I use Nsight System to profile a CUDA program (compiled by nvcc) with the following command nsys profile --stats=true ./a.out
However, the output does not contain any useful information about the cuda kernel I wrote. The output is given in the following:
Generating CUDA API Statistics...
CUDA API Statistics (nanoseconds)
CUDA trace data was not collected.
Generating Operating System Runtime API Statistics...
Operating System Runtime API Statistics (nanoseconds)

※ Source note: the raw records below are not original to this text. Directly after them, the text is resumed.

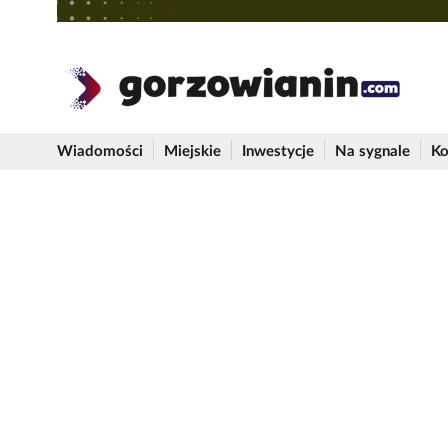
Wiadomości
Miejskie
Inwestycje
Na sygnale
Ko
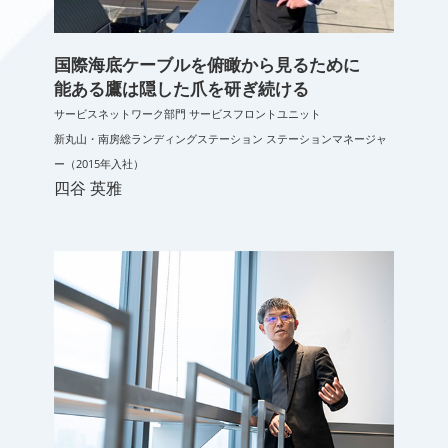
国際海底ケーブルを俯瞰から見るために
能ある鷹は隠した爪を研ぎ続ける
サービスネットワーク部門 サービスフロントユニット
新丸山・南房総ランディングステーション ステーションマネージャ
ー（2015年入社）
四谷 英雅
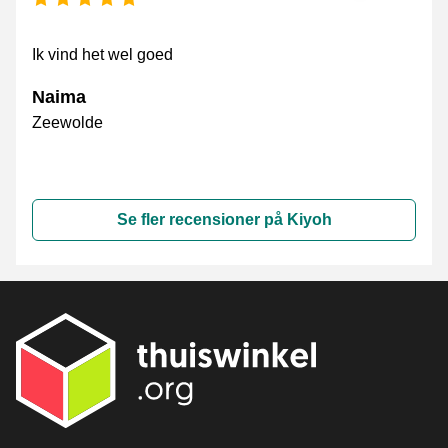
Ik vind het wel goed
Naima
Zeewolde
Se fler recensioner på Kiyoh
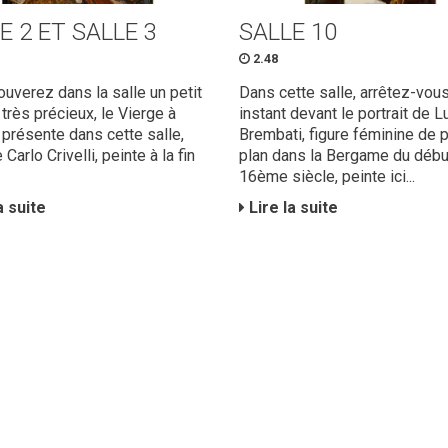
E 2 ET SALLE 3
SALLE 10
2.48
ouverez dans la salle un petit
Dans cette salle, arrêtez-vou
 très précieux, le Vierge à
instant devant le portrait de L
t présente dans cette salle,
Brembati, figure féminine de 
 Carlo Crivelli, peinte à la fin
plan dans la Bergame du débu
16ème siècle, peinte ici...
a suite
Lire la suite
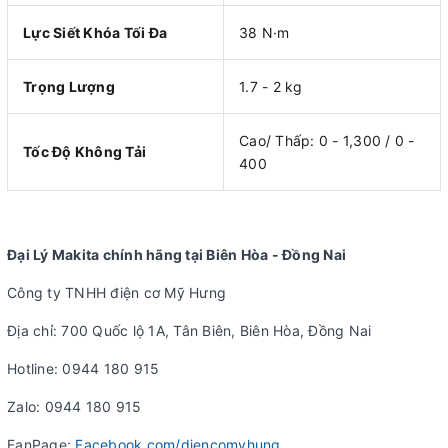
Lực Siết Khóa Tối Đa
38 N·m
Trọng Lượng
1.7 - 2 kg
Cao/ Thấp: 0 - 1,300 / 0 -
Tốc Độ Không Tải
400
Đại Lý Makita chính hãng tại Biên Hòa - Đồng Nai
Công ty TNHH điện cơ Mỹ Hưng
Địa chỉ: 700 Quốc lộ 1A, Tân Biên, Biên Hòa, Đồng Nai
Hotline: 0944 180 915
Zalo: 0944 180 915
FanPage:
Facebook.com/diencomyhung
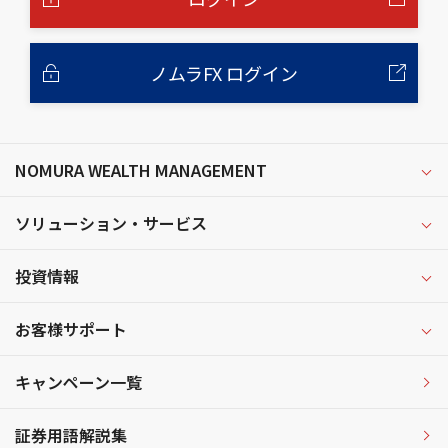
ノムラFX ログイン
NOMURA WEALTH MANAGEMENT
ソリューション・サービス
投資情報
お客様サポート
キャンペーン一覧
証券用語解説集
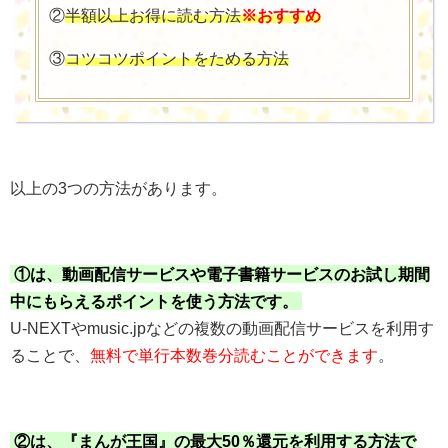
②
半額以上お得に読む方法
※おすすめ
③
コツコツポイントをためる方法
以上の3つの方法があります。
①は、動画配信サービスや電子書籍サービスのお試し期間
中にもらえるポイントを使う方法です。
U-NEXTやmusic.jpなどの複数の動画配信サービスを利用す
ることで、
無料で単行本数巻分読むことができます
。
②は、『まんが王国』の最大50％還元を利用する方法で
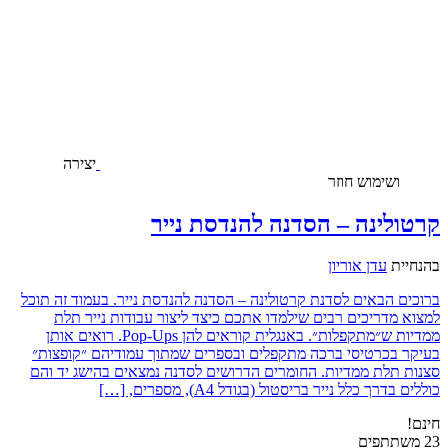
יצירה
ושימוש חוזר
קרטולינה – הסדנה להנדסת נייר
בהנחיית
עדן אוריון
ברוכים הבאים לסדנת קרטולינה – הסדנה להנדסת נייר. בעמוד זה תוכל
למצוא מדריכים רבים שילמדו אתכם כיצד ליצור עבודות נייר תלת
ממדיות ש״מתקפלות״. באנגלית קוראים להן Pop-Ups. רואים אותן
בעיקר בכרטיסי ברכה מתקפלים ובספרים שמתוך עמודיהם ״קופצות״
סצנות תלת ממדיות. החומרים הדרושים לסדנה נמצאים בהישג יד והם
כוללים בדרך כלל נייר בריסטול (בגודל A4), מספרים, […]
חינם!
23 משתתפים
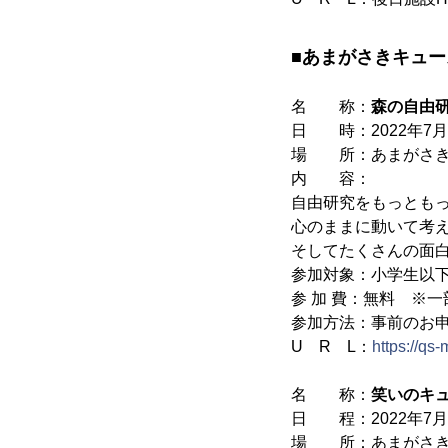
■あまがさきキュ
名 称：
森の自由研
日 時：2022年7月23
場 所：あまがさきキュ
内 容：
自由研究をもっとも
心のままに動いて考
そしてたくさんの面
参加対象：小学生以
参 加 費：無料 ※
参加方法：事前のお
U R L：
https://qs
名 称：
笑いのキ
日 程：2022年7月
場 所：あまがさきキュ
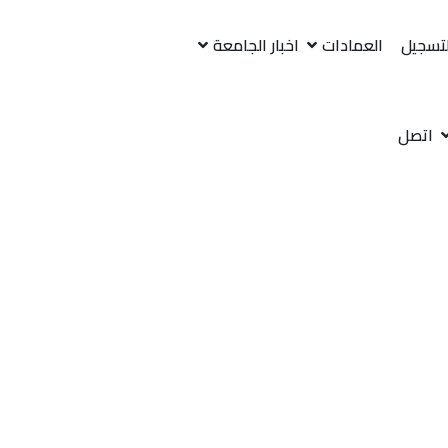
لتسجيل
العمادات
اخبار الجامعة
اتصل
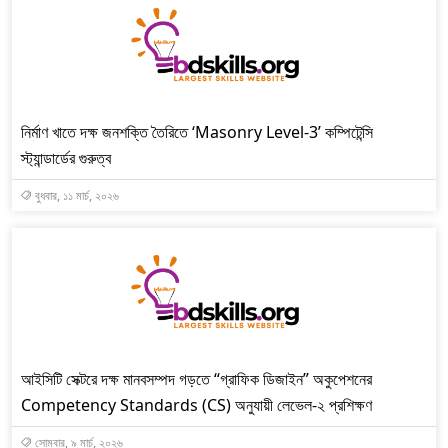
নির্মাণ খাতে দক্ষ জনশক্তি তৈরিতে ‘Masonry Level-3’ কম্পিটেন্সি
স্ট্যান্ডার্ডের গুরুত্ব
বুধবার, ১১ মার্চ, ২০২৬
আইসিটি সেক্টরে দক্ষ মানবসম্পদ গড়তে “গ্রাফিক ডিজাইন” অকুপেশনের
Competency Standards (CS) অনুযায়ী লেভেল-২ প্রশিক্ষণ
সোমবার, ৯ মার্চ, ২০২৬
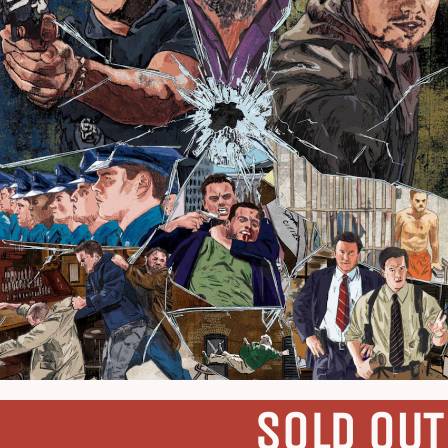
SOLD OUT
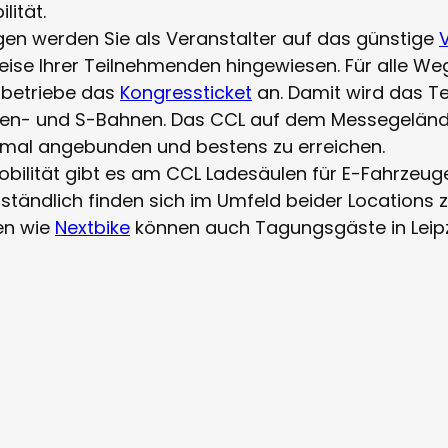
lität.
en werden Sie als Veranstalter auf das günstige
eise Ihrer Teilnehmenden hingewiesen. Für alle Weg
rsbetriebe das
Kongressticket
an. Damit wird das 
aßen- und S-Bahnen. Das CCL auf dem Messegelän
timal angebunden und bestens zu erreichen.
ilität gibt es am CCL Ladesäulen für E-Fahrzeuge
ständlich finden sich im Umfeld beider Locations za
en wie
Nextbike
können auch Tagungsgäste in Leipz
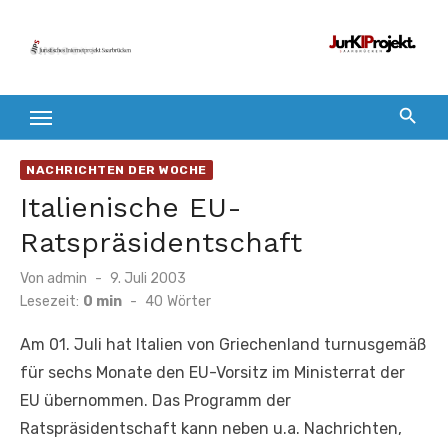
Zum
Inhalt
springen
NACHRICHTEN DER WOCHE
Italienische EU-
Ratspräsidentschaft
Veröffentlicht
Von
admin
9. Juli 2003
am
Lesezeit:
0 min
-
40
Wörter
Am 01. Juli hat Italien von Griechenland turnusgemäß
für sechs Monate den EU-Vorsitz im Ministerrat der
EU übernommen. Das Programm der
Ratspräsidentschaft kann neben u.a. Nachrichten,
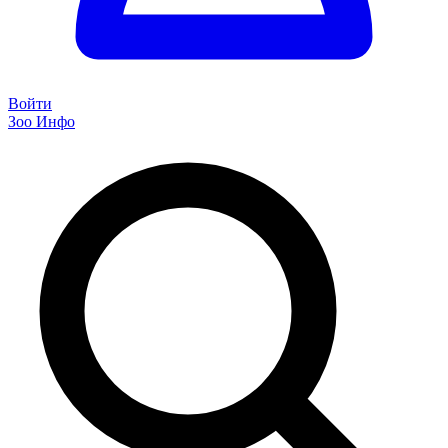
Войти
Зоо Инфо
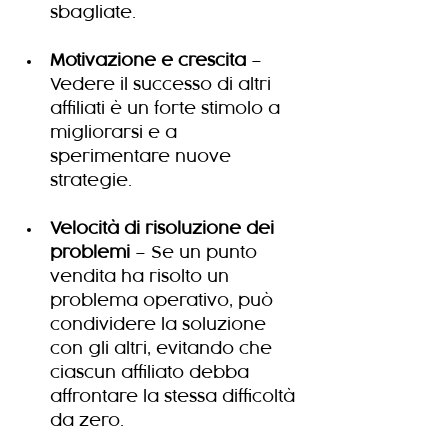
sbagliate.
Motivazione e crescita
 – 
Vedere il successo di altri 
affiliati è un forte stimolo a 
migliorarsi e a 
sperimentare nuove 
strategie.
Velocità di risoluzione dei 
problemi
 – Se un punto 
vendita ha risolto un 
problema operativo, può 
condividere la soluzione 
con gli altri, evitando che 
ciascun affiliato debba 
affrontare la stessa difficoltà 
da zero.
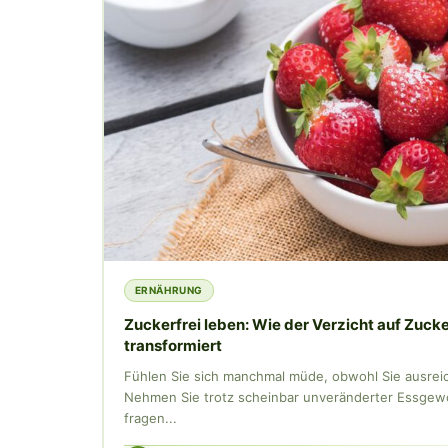
ERNÄHRUNG
Zuckerfrei leben: Wie der Verzicht auf Zucke
transformiert
Fühlen Sie sich manchmal müde, obwohl Sie ausre
Nehmen Sie trotz scheinbar unveränderter Essgew
fragen...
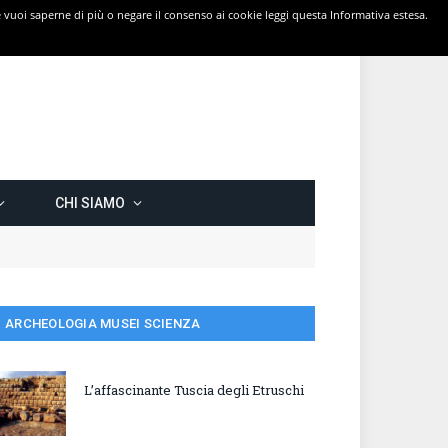
 Se vuoi saperne di più o negare il consenso ai cookie leggi questa Informativa estesa.
CHI SIAMO
ARCHEOLOGIA MUSEI SCIENZA
L’affascinante Tuscia degli Etruschi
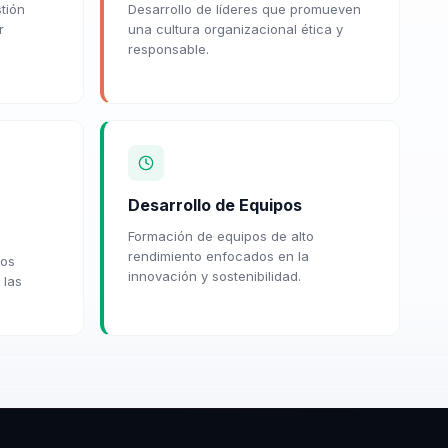
tión
Desarrollo de líderes que promueven
r
una cultura organizacional ética y
responsable.
Desarrollo de Equipos
Formación de equipos de alto
rendimiento enfocados en la
ios
innovación y sostenibilidad.
 las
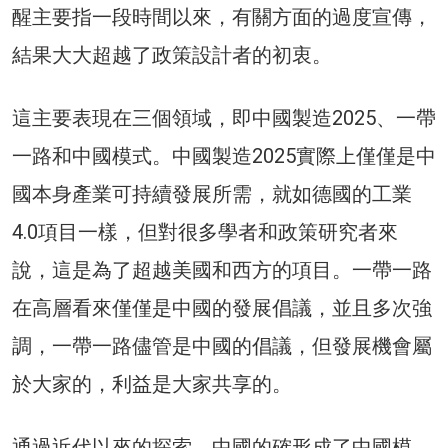
醒主要指一段時間以來，有關方面的過度宣傳，
結果大大超越了政策設計者的初衷。
這主要表現在三個領域，即中國製造2025、一帶
一路和中國模式。中國製造2025實際上僅僅是中
國本身產業可持續發展所需，就如德國的工業
4.0項目一樣，但對很多學者和政策研究者來
說，這是為了超越美國和西方的項目。一帶一路
在高層看來僅僅是中國的發展倡議，並且多次強
調，一帶一路儘管是中國的倡議，但發展機會屬
於大家的，利益是大家共享的。
通過近代以來的探索，中國的確形成了中國模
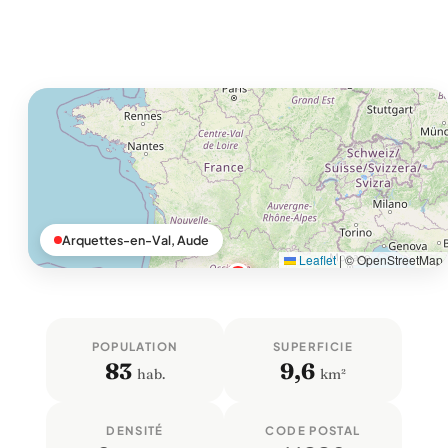
Arquettes-en-Val, Aude
Leaflet
|
© OpenStreetMap
POPULATION
SUPERFICIE
83
9,6
hab.
km²
DENSITÉ
CODE POSTAL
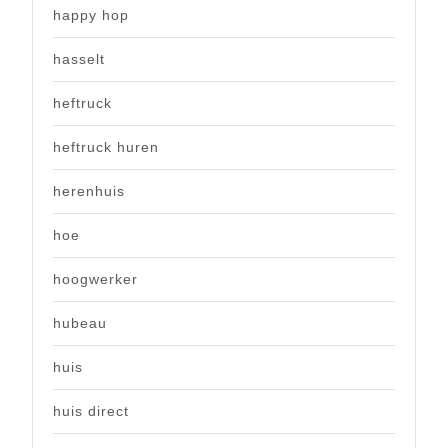
happy hop
hasselt
heftruck
heftruck huren
herenhuis
hoe
hoogwerker
hubeau
huis
huis direct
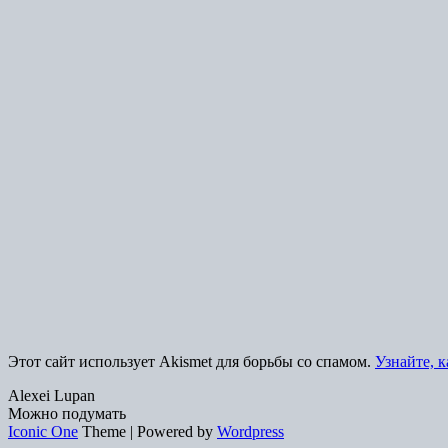
Этот сайт использует Akismet для борьбы со спамом.
Узнайте, 
Alexei Lupan
Можно подумать
Iconic One
Theme | Powered by
Wordpress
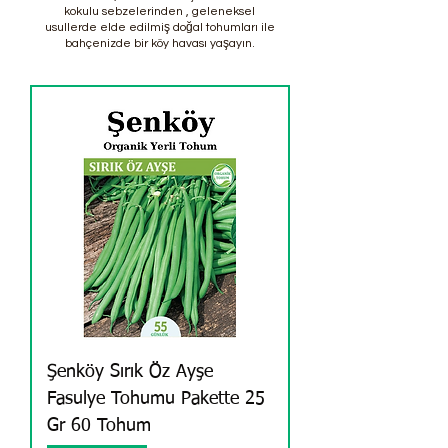
kokulu sebzelerinden , geleneksel
usullerde elde edilmiş doğal tohumları ile
bahçenizde bir köy havası yaşayın.
Şenköy Sırık Öz Ayşe
Fasulye Tohumu Pakette 25
Gr 60 Tohum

Time(%) Total Time Calls Average Minimum Maximum Name
------- -------------- ---------- -------------- -------------- -------------- --------------------------------------------------------------------------------
65.2 300539226 14 21467087.6 24740 100154582 poll
25.2 116053432 717 161859.7 1011 29997630 ioctl
4.6 21346504 57 374500.1 1145 9892355 mmap
4.3 19886802 38 523336.9 1829 19521784 fopen
0.3 1194145 10 119414.5 17324 694206 sem_timedwait
0.1 608474 57 10675.0 4294 31110 open64
0.1 374910 1 374910.0 374910 374910 sem_wait
0.1 358942 3 119647.3 118941 120625 fgets
0.0 197620 3 65873.3 39925 116779 pthread_create
0.0 123217 31 3974.7 1690 7461 fclose
0.0 39858 11 3623.5 2294 6348 write
0.0 39444 11 3585.8 1279 6223 munmap
0.0 37736 4 9434.0 6129 16527 open
0.0 34602 13 2661.7 1220 5190 read
0.0 24693 4 6173.2 2601 13805 fread
0.0 16219 2 8109.5 1912 14307 fwrite
0.0 13166 7 1880.9 1005 4133 fcntl
0.0 12768 2 6384.0 5034 7734 socket
0.0 10715 1 10715.0 10715 10715 connect
0.0 6306 1 6306.0 6306 6306 pipe2
0.0 3811 1 3811.0 3811 3811 fflush
0.0 2267 1 2267.0 2267 2267 bind
Generating NVTX Push-Pop Range Statistics...
NVTX Push-Pop Range Statistics (nanoseconds)
How can nsys
display the statistics for the cuda kernel? Thank you!